↓
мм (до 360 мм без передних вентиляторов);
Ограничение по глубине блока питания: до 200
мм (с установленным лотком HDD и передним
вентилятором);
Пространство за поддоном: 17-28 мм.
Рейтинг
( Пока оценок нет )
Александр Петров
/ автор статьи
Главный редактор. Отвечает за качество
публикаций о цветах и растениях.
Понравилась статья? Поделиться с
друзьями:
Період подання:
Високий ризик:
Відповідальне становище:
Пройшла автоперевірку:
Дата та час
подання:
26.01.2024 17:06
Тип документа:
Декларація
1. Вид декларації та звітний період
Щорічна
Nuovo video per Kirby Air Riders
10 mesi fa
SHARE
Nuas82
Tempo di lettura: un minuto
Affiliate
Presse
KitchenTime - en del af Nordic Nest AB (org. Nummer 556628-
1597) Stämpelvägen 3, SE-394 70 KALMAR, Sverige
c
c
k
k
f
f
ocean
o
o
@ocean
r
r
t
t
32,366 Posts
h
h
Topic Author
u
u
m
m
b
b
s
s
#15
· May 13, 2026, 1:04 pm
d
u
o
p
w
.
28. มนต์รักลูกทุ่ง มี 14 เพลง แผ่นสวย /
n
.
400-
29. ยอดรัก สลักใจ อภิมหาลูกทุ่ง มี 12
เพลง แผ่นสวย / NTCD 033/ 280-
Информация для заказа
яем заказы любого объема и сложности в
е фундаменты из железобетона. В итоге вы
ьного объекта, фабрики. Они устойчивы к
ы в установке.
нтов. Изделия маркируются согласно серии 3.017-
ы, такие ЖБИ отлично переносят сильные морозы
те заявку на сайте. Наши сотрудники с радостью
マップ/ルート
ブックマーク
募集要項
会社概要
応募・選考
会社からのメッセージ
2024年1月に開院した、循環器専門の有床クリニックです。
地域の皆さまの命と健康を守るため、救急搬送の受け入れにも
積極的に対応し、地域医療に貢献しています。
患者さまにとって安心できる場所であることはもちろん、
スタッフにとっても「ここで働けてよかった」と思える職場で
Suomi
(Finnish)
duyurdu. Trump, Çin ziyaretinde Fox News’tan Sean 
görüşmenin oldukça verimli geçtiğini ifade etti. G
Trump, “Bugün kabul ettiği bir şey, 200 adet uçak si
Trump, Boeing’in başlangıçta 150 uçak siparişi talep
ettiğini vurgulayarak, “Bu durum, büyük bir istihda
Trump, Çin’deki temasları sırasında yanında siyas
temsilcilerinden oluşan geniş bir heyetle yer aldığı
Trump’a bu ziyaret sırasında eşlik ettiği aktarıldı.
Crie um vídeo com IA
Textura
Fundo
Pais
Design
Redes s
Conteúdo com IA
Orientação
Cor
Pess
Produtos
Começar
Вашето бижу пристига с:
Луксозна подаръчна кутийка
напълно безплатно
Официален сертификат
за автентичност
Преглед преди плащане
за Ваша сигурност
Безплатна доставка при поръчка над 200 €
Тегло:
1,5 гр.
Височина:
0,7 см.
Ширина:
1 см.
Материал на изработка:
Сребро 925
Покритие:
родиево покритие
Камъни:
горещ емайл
↑
* _EXERCISE_:
All lines carrying the word "เพลง" must be copied from the data above.

* _ANSWER SECTION_:
28. มนต์รักลูกทุ่ง มี 14 เพลง แผ่นสวย /
เพลง แผ่นสวย / NTCD 033/ 280-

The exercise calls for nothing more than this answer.